-------- SOURCE DATA

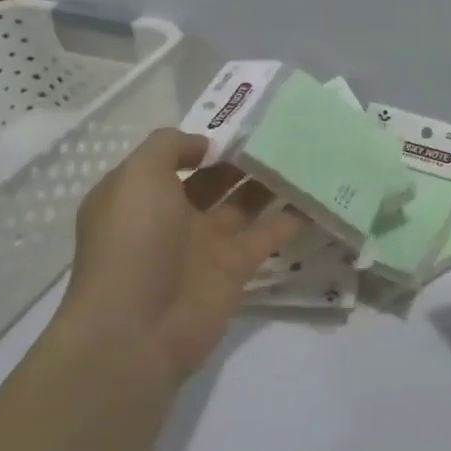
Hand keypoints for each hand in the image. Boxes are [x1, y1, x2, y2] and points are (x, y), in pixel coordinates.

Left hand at [62, 129, 300, 386]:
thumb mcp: (137, 177)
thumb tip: (205, 145)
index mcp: (141, 194)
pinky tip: (317, 196)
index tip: (245, 121)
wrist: (137, 329)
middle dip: (245, 158)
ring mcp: (205, 244)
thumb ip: (169, 147)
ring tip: (305, 155)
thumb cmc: (133, 242)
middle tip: (285, 132)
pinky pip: (268, 236)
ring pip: (245, 204)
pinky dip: (292, 219)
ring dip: (271, 183)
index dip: (207, 140)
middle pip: (215, 179)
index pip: (176, 157)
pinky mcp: (235, 269)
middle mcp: (172, 216)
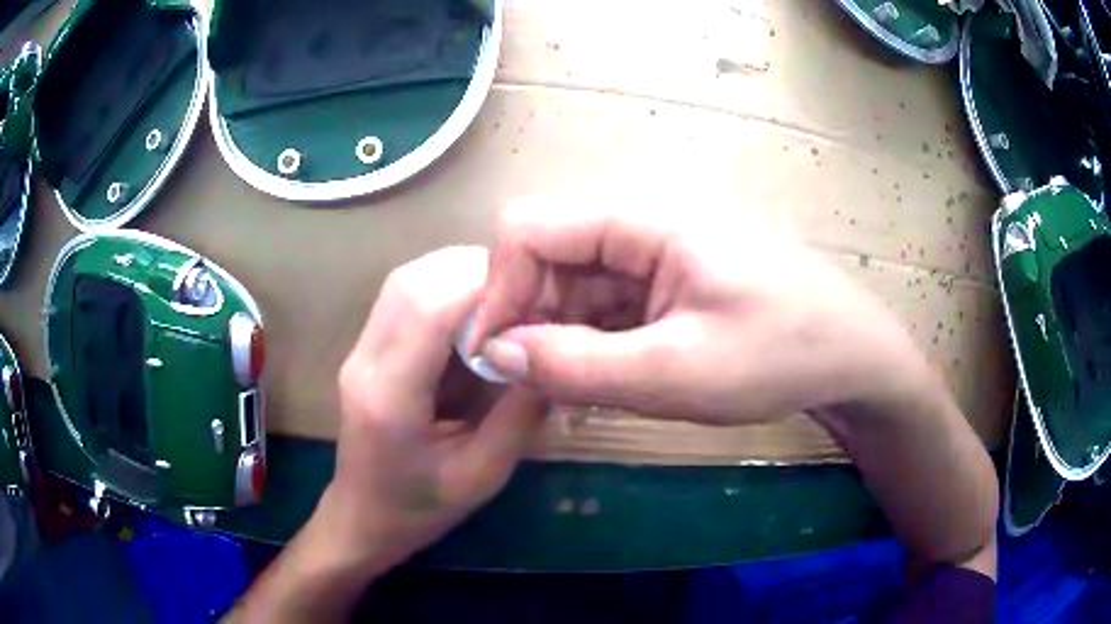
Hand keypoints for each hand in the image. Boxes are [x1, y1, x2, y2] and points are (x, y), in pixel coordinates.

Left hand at [322, 245, 545, 569]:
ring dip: (457, 275)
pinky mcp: (366, 347)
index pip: (429, 309)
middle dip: (473, 273)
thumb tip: (553, 353)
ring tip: (504, 298)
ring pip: (406, 280)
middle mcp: (365, 360)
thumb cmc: (420, 509)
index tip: (535, 296)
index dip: (482, 288)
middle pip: (413, 281)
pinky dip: (444, 289)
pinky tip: (474, 312)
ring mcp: (359, 350)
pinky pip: (404, 295)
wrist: (363, 518)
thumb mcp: (482, 476)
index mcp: (389, 397)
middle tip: (526, 293)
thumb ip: (518, 416)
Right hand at [469, 195, 923, 423]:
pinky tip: (603, 378)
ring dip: (560, 335)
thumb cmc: (778, 354)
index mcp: (642, 216)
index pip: (527, 228)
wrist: (850, 354)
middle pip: (546, 255)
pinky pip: (603, 299)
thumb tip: (493, 354)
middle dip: (528, 319)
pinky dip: (590, 339)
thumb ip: (577, 366)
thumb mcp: (675, 373)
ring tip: (571, 391)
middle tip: (532, 387)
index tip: (492, 359)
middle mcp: (639, 218)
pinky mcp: (665, 275)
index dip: (498, 290)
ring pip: (572, 282)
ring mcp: (653, 247)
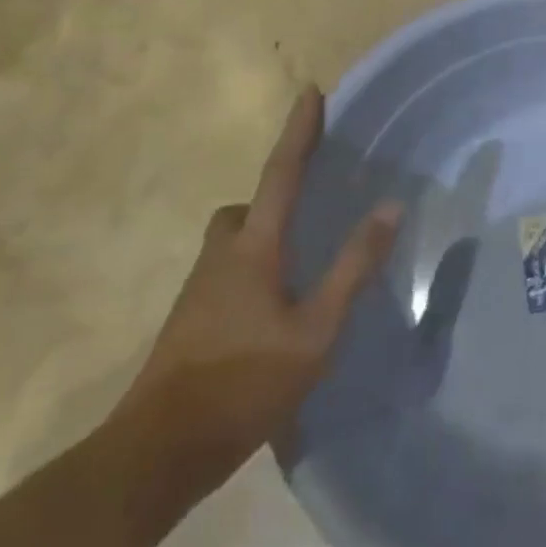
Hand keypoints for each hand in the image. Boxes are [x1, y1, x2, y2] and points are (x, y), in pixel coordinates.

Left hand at [112, 88, 401, 495]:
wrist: (155, 455)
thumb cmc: (243, 384)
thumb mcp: (315, 330)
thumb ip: (354, 267)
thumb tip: (391, 205)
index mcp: (253, 248)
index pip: (281, 173)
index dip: (298, 131)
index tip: (310, 91)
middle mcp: (221, 257)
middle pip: (245, 207)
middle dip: (273, 195)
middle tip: (310, 208)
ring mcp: (198, 291)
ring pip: (232, 241)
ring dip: (261, 236)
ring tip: (300, 263)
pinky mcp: (189, 322)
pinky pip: (225, 272)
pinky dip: (251, 269)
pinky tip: (272, 309)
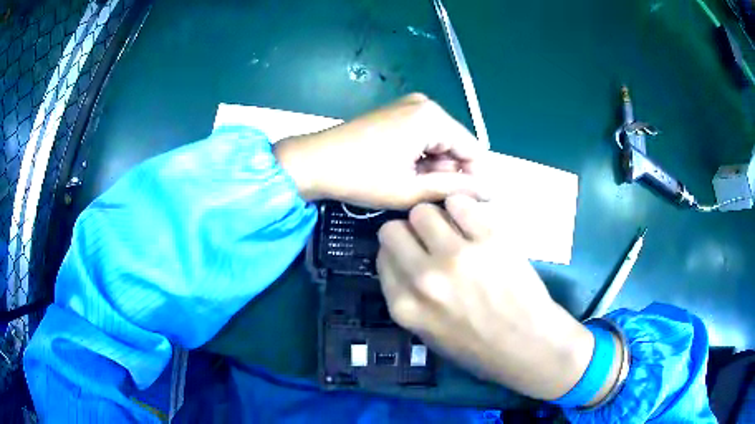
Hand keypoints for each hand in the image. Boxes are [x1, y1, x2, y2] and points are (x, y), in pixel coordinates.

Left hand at [273, 93, 486, 208]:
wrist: (313, 161)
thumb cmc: (360, 177)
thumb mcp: (410, 190)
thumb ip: (452, 189)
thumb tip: (488, 192)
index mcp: (432, 117)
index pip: (473, 149)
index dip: (475, 179)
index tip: (472, 205)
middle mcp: (425, 104)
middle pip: (456, 143)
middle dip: (452, 173)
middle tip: (437, 201)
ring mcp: (409, 105)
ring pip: (440, 141)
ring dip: (436, 167)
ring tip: (419, 190)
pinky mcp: (397, 113)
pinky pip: (424, 136)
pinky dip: (422, 157)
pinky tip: (408, 175)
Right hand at [376, 195, 594, 400]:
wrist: (527, 343)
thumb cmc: (479, 348)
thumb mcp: (428, 334)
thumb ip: (408, 297)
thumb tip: (402, 260)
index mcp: (405, 306)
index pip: (382, 257)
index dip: (397, 251)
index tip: (412, 251)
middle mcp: (424, 278)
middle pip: (394, 230)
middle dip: (408, 231)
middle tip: (429, 238)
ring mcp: (457, 256)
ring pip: (424, 211)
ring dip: (435, 217)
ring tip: (452, 228)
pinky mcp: (488, 239)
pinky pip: (459, 203)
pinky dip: (462, 207)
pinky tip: (472, 221)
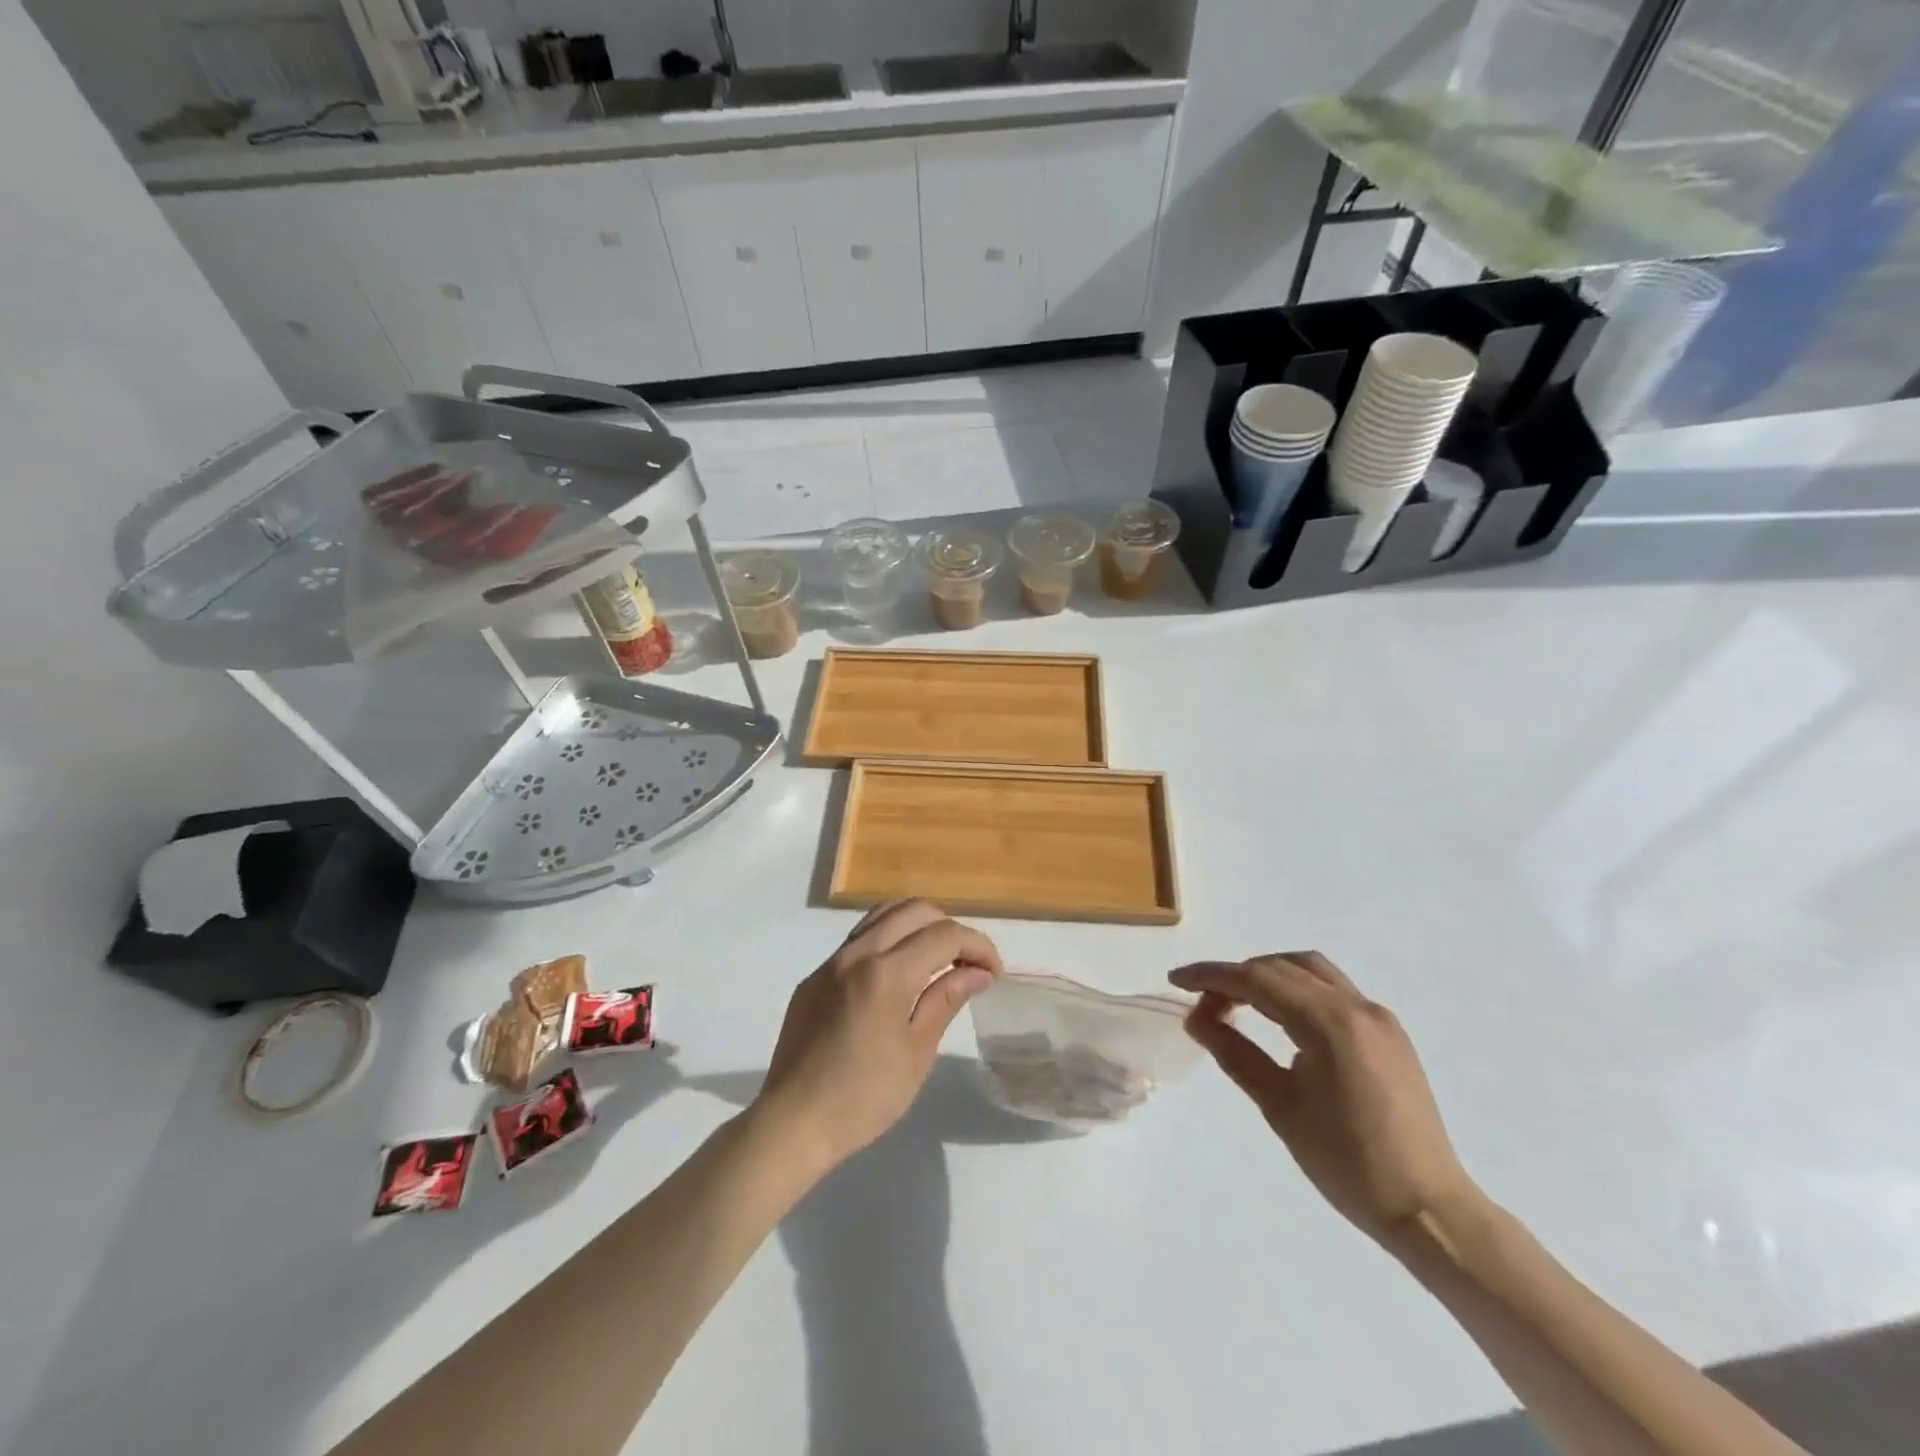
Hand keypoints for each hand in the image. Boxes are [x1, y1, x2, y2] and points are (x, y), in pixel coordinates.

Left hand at [752, 901, 1001, 1176]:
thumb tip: (977, 971)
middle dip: (950, 928)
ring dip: (917, 925)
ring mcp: (831, 962)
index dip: (978, 946)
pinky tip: (898, 976)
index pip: (944, 935)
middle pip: (914, 910)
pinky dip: (888, 941)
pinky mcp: (815, 977)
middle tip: (968, 963)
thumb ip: (945, 1000)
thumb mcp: (916, 1053)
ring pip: (882, 915)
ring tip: (936, 959)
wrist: (792, 1123)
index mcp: (886, 973)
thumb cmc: (863, 1098)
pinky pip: (858, 940)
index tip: (994, 972)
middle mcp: (856, 954)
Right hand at [1171, 953, 1484, 1250]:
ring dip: (1268, 976)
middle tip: (1204, 1006)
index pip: (1257, 980)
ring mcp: (1378, 1017)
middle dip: (1236, 977)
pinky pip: (1333, 990)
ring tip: (1237, 1004)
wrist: (1428, 1210)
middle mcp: (1357, 1007)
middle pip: (1281, 968)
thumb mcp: (1280, 1107)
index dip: (1211, 976)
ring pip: (1310, 970)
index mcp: (1330, 1024)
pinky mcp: (1388, 1033)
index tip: (1175, 981)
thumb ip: (1235, 1053)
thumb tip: (1196, 1019)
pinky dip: (1297, 990)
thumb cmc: (1347, 1164)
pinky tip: (1280, 1018)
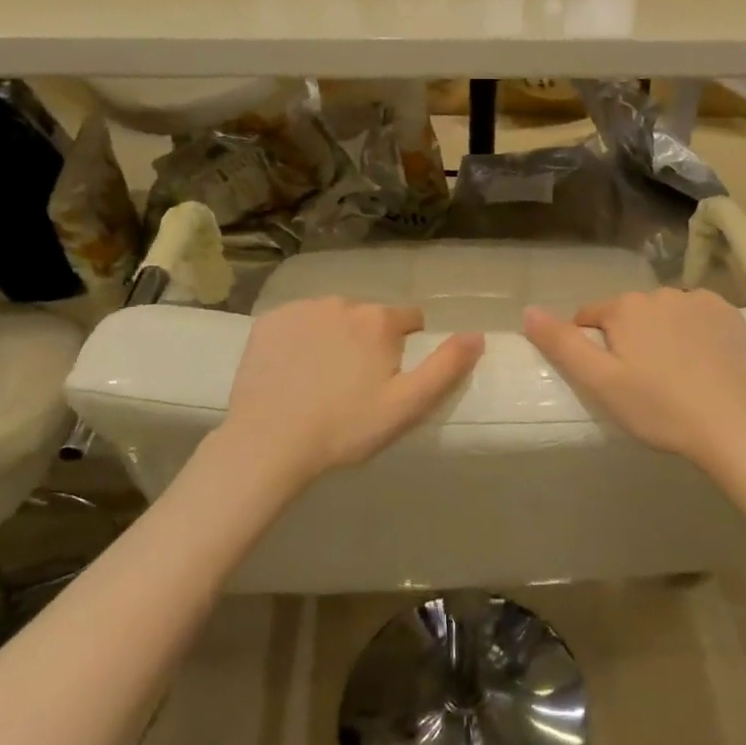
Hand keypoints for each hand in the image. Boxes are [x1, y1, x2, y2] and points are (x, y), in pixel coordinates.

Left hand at [223, 298, 483, 483]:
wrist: (267, 442)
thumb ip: (446, 367)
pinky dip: (301, 339)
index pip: (410, 319)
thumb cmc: (345, 428)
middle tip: (355, 386)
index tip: (390, 380)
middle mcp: (343, 302)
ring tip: (322, 380)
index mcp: (379, 320)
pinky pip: (298, 322)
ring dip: (336, 337)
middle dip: (370, 342)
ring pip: (333, 317)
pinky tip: (293, 372)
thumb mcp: (407, 405)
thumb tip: (477, 335)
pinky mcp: (269, 321)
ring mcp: (302, 309)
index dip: (406, 348)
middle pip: (370, 317)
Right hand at [523, 289, 745, 468]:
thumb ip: (562, 344)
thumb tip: (528, 310)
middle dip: (628, 340)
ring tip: (674, 376)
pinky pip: (697, 316)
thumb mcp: (600, 383)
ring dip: (661, 334)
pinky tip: (702, 363)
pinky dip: (693, 333)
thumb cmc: (659, 408)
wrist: (734, 425)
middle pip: (628, 314)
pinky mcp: (729, 313)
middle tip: (640, 383)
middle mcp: (660, 292)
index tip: (607, 380)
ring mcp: (699, 300)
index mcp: (625, 307)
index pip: (590, 318)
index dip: (592, 348)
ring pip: (663, 314)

----------------

▶ WHAT TO WORK ON
Would you retype exactly the lines above, from the line with "index dip: (978, 946)" to the line with "middle tip: (1204, 1006)", with both end lines kept and nothing more?

▶ ANSWER SPACE
index dip: (978, 946)
pinky tip: (898, 976)
index pip: (944, 935)
middle pip: (914, 910)
pinky dip: (888, 941)
pinky mcp: (815, 977)
middle tip: (968, 963)
thumb ip: (945, 1000)
thumb mcp: (916, 1053)
ring pip: (882, 915)
ring tip: (936, 959)
wrist: (792, 1123)
index mcp: (886, 973)
thumb cmc: (863, 1098)
pinky pip: (858, 940)
index tip: (994, 972)
middle mcp: (856, 954)
Right hand at [1171, 953, 1484, 1250]:
ring dip: (1268, 976)
middle tip: (1204, 1006)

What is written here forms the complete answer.